By simple calculations, we obtain, for $(z,\mu )\in \partial (\mathrm{\Omega }\cap kerL)\times [0,1]$,

$$z^{\mathrm{\top }}H(z,\mu )=\mu (x^2+y^2)+\frac{1-\mu }{T}x{\int }_0^T(g(t,x(t-\tau (t)))-e(t))dt.$$

Obviously, it follows from (H2) that $z^{\mathrm{\top }}H(z,\mu )>0$.

Then

$$\begin{array}{rcl}deg(JQN,\mathrm{\Omega }\cap kerL,0)& =& deg(H(z,0),\mathrm{\Omega }\cap kerL,0)\\ =& deg(H(z,1),\mathrm{\Omega }\cap kerL,0)\\ =& deg(I,\mathrm{\Omega }\cap kerL,0)\ne 0,\end{array}$$

which implies condition (3) of Lemma 2.1 is also satisfied.

Thus $Lz=Nz$ has a solution $z={(x(t),y(t))}^{\mathrm{\top }}$, i.e., Equation (1.1) has a T-periodic solution $x(t)$ with ${\parallel x\parallel }_{\mathrm{\infty }}⩽R_1$. This completes the proof. □

Remark 3.1 If $\frac{r_3}{r_1}<\frac{2}{T}$, the condition (H4) can be not assumed, i.e., it follows only from (H1)-(H3) that Equation (1.1) has a T-periodic solution.

4 An example

In this section, as applications for Theorem 3.1, we list the following example.

Example 4.1

Consider prescribed mean curvature Rayleigh equation with a deviating argument

$${\left(\frac{x^{\prime }}{\sqrt{1+x^{\mathrm{\prime }2}}}\right)}^{\prime }+f(t,x^{\prime }(t))+g(t,x(t-\frac{1}{2}{cos}^{2}t))=cost,$$

(4.1)

where $f(t,x)=(2+\frac{1}{2}{sin}^{2}t)\frac{x^3}{\sqrt{1+x^4}}$, $g(t,x)=\frac{1}{3}(1+{sin}^{4}t)\frac{x^5}{\sqrt{1+x^8}}$.
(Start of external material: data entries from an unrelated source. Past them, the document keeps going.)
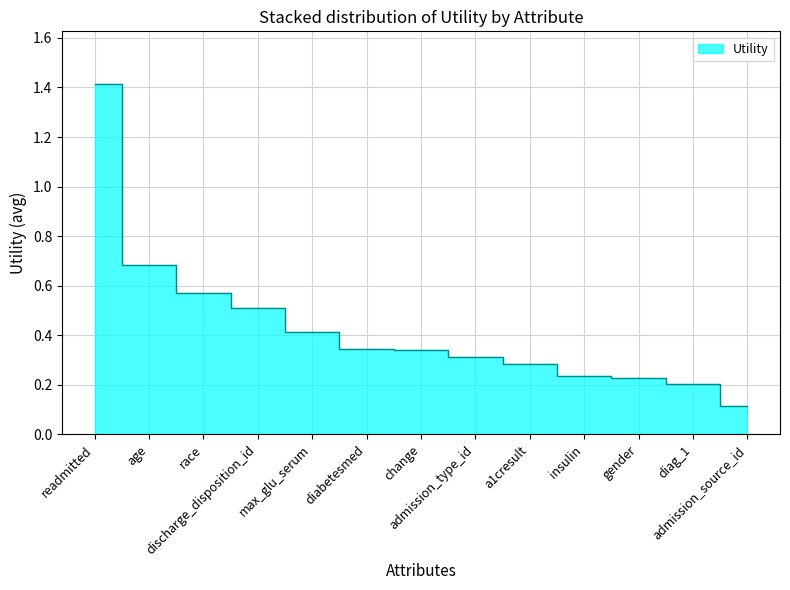

What is the greatest value displayed?

1.4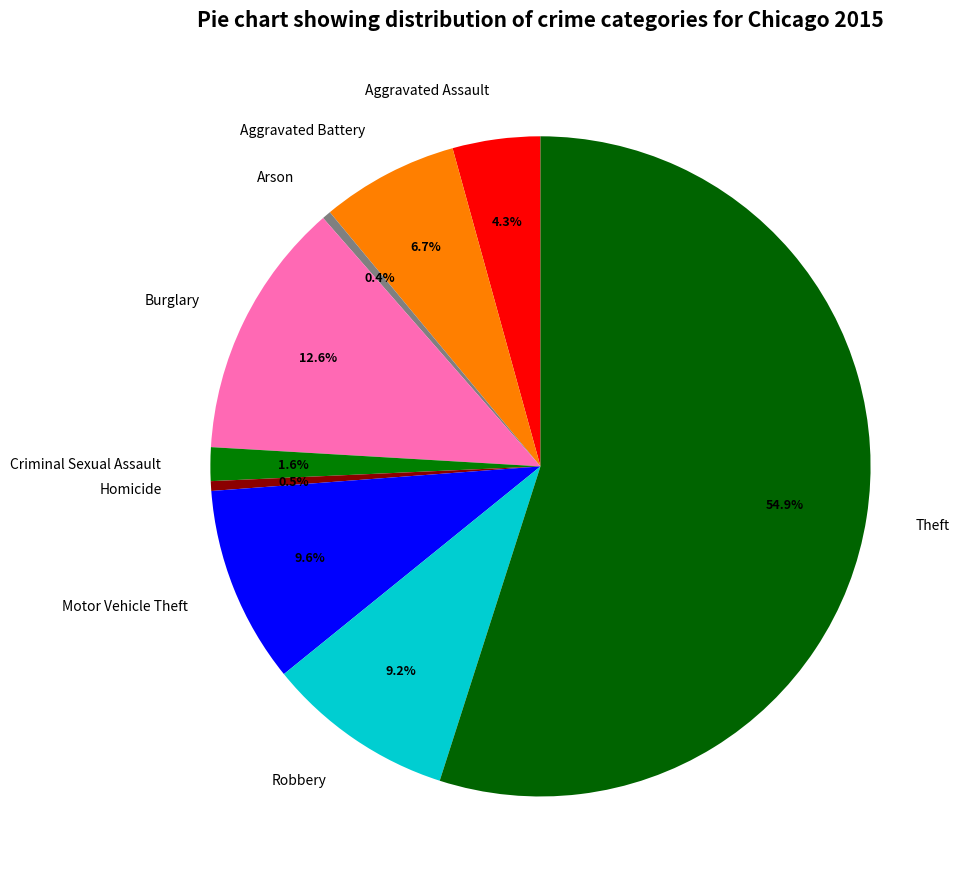

What is the ratio of the value at Theft to the value at Homicide?

115.6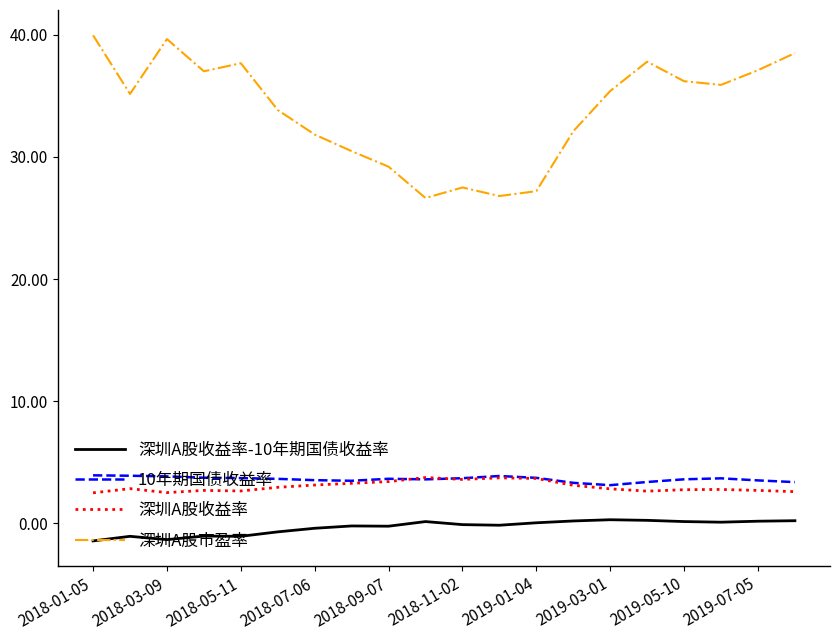

Which series has the widest spread of values?

深圳A股市盈率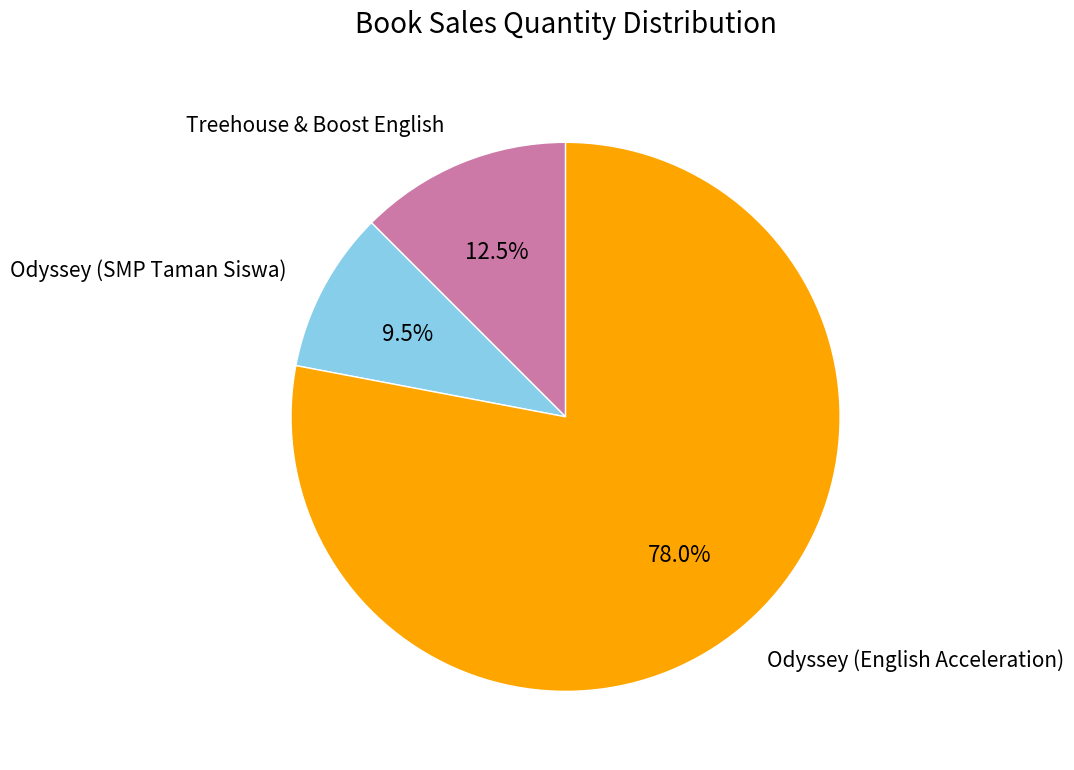

To the nearest percent, what is the average slice percentage?

33%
Let $T=2\pi$. Clearly, $r_1=2$, $r_2=\frac{3}{2}$, $r_3=\frac{2}{3}$, $\alpha =\frac{1}{2}$, and

$$\frac{r_3}{r_1}=\frac{1}{3}<max\{\frac{2}{2\pi },\frac{1}{\frac{1}{2}+\frac{2\pi }{\pi }}\}=\frac{2}{5}.$$

From Theorem 3.1, Equation (4.1) has at least one T-periodic solution.

Remark 4.1 If $f(t,x)=(2+\frac{1}{2}{sin}^{2}t)x$, $g(t,x)=\frac{1}{3}(1+{sin}^{4}t)x$, Equation (4.1) is a prescribed mean curvature Liénard equation. By using Theorem 3.1, it has at least one 2π-periodic solution, which cannot be obtained by [15]. This implies that the results of this paper are essentially new.